Я уже говорил, что присутствие меланина в коже воспринимается на «Святой Руси» как большой недостаток. «Смуглянка-молдаванка» здесь — уродица, «второй сорт». Впрочем, это представление о женской красоте действовало не только в «Святой Руси», но и большую часть российской истории вообще. Чернышевский в «Что делать?» пишет:
«Когда Верочке подошел шестнадцатый год, мать стала кричать на нее так: „отмывай рожу-то, что она у тебя, как у цыганки! Да не отмоешь, такая чучела уродилась, не знаю в кого“. Много доставалось Верочке за смуглый цвет лица, и она привыкла считать себя дурнушкой».
Пейзане серьёзно переругались между собой этой по теме:
— Да какой же дурак на это бревно горелое залезет! Разве что — сослепу.
Дело шло к драке, но тут они дружно переключились на «разведёнку» и её нынешний целомудренный образ жизни:
— Вот же сучка! И — не даёт. Дорожится — даже и со двора не выходит. А чего теперь-то беречь-то? Раньше-то надо было. Дура немытая.
Мне было скучно. Дождик то усиливался, то ослабевал. Обложной дождь. Серость затянутого тучами неба не оставляла никакой надежды на скорый наш уход отсюда. Думать, что-то делать — было «в лом». Вчерашние… приключения продолжали отзываться болезненными напоминаниями в разных местах моего маленького, но такого многострадального тела. Вставать не хотелось. Сейчас бы овчину потеплее и с головой… После бессонной ночи, под шум дождя, придавить подушку ухом… Если бы ещё и эти… «любители поговорить о бабах» куда-нибудь убрались… Чарджи, тоже не выспавшийся, уже дремал сидя, привалившись к стене.
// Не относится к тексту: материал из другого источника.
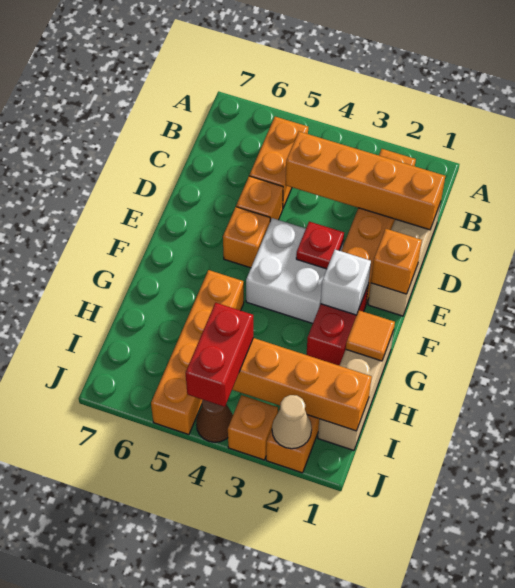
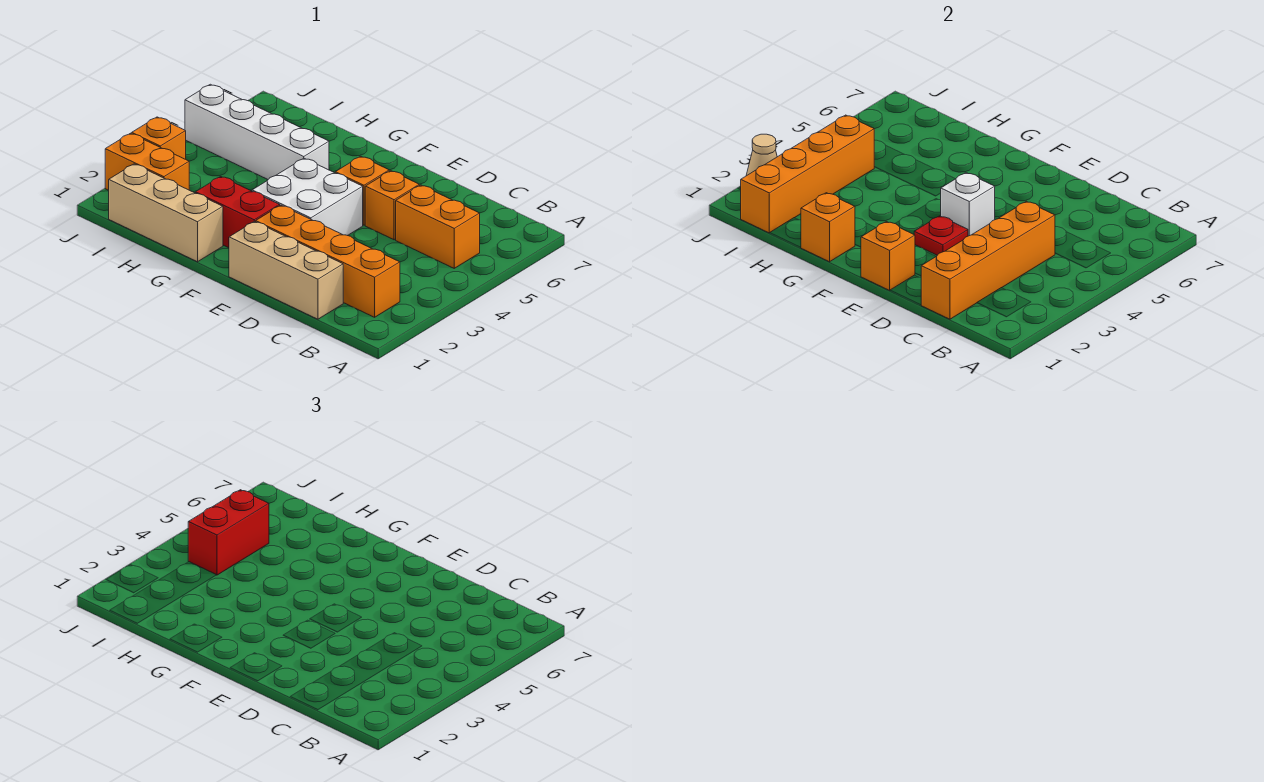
white 1x1 brick [321,250,371,315] -> white 1x1 brick moved to [941,173,995,236]
orange 1x1 tile [346,310,395,361] -> orange 1x1 brick [801,193,855,262]
orange 1x4 brick [151,270,244,435] -> white 1x4 brick [185,84,329,179]
red 1x2 brick [186,303,253,407] -> red 1x2 brick turned to [188,490,269,575]
brown 1x1 cone [196,400,233,442] -> none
В голове медленно ползали остатки мыслей о переменчивости человеческих представлений о красоте, о том, какая же именно «красота спасёт мир» — с меланином или без? об извечном американском вопросе: «а что если бог — негр?», о странных отношениях французского короля Генриха Второго с его женой, о воздействии пресловутой женской плёночки на мировую историю, и о передаваемом по наследству по женской линии врождённом отсутствии этого атрибута, о необходимости завести в хозяйстве «карманного» попа, и поставить для него церковь в Рябиновке, а я в здешних церквях ещё не бывал, и «понимаю в них — как свинья в апельсинах», и надо бы попросить у вдовы ключ и сходить глянуть — какие здесь церкви бывают, о дожде, которым, похоже, закончилось лето, а у меня нет печника и остаётся, если бог даст, всего пара недель тёплого времени — «бабье лето»… а там уже настоящие дожди пойдут, а я ничего ещё толком не сделал, из-за чего долг мой — «смерть курной избе» откладывается на полгода, а это десятки тысяч русских детишек, которые помрут просто по моей ленности, неумелости, неразворотливости…
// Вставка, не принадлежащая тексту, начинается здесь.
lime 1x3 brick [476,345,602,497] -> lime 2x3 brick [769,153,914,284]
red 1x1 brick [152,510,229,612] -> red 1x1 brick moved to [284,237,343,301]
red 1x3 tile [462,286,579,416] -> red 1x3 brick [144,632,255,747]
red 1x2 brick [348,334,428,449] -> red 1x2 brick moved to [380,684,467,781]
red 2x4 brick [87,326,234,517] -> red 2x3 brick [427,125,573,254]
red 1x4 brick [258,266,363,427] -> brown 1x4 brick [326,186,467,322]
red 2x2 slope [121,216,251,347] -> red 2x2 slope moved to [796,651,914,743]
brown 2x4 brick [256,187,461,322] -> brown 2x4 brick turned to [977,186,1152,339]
Стоп. Последняя мысль пробила пелену сонливости и выдернула меня из сладкой полудрёмы в мокрый и холодный реал.
У меня есть много недостатков. Один из самых для меня неприятных — я помню свои долги. Как говаривал Жванецкий: «Из личных недостатков — обязателен». Я потряс головой, вытряхивая остатки сонливости.
«Что ты сделал для фронта?» — был такой советский плакат. А я? У меня тут везде — «фронт». Возьми дрючок свой и обведи вокруг ног — вот линия моего фронта. Войны с этой жизнью. С-с-святорусской…
У Чарджи, сидевшего напротив, от моего движения распахнулись глаза — чутко спит. Он прокашлялся со сна:
— Надо на ночлег устраиваться. И лодку перевернуть — зальёт дождём.
Ничего иного, более «конкретно-фронтового» мне в голову не пришло.
— Лады. Дождик, вроде, стих пока. Пошли.
Поднялись да потопали. Пейзане сочувственно покивали и начали перебираться к поварне — там уже кутья доходит. А мы спустились к реке, вытащили немногое барахло, что там было — шли-то налегке, думали одним днём обернуться, перевернули лодочку кверху днищем. Уже на обратном пути я увидел в серости очередной накатывающей дождевой тучи чёрную фигурку в женском платье, поднимавшуюся от селения к церкви.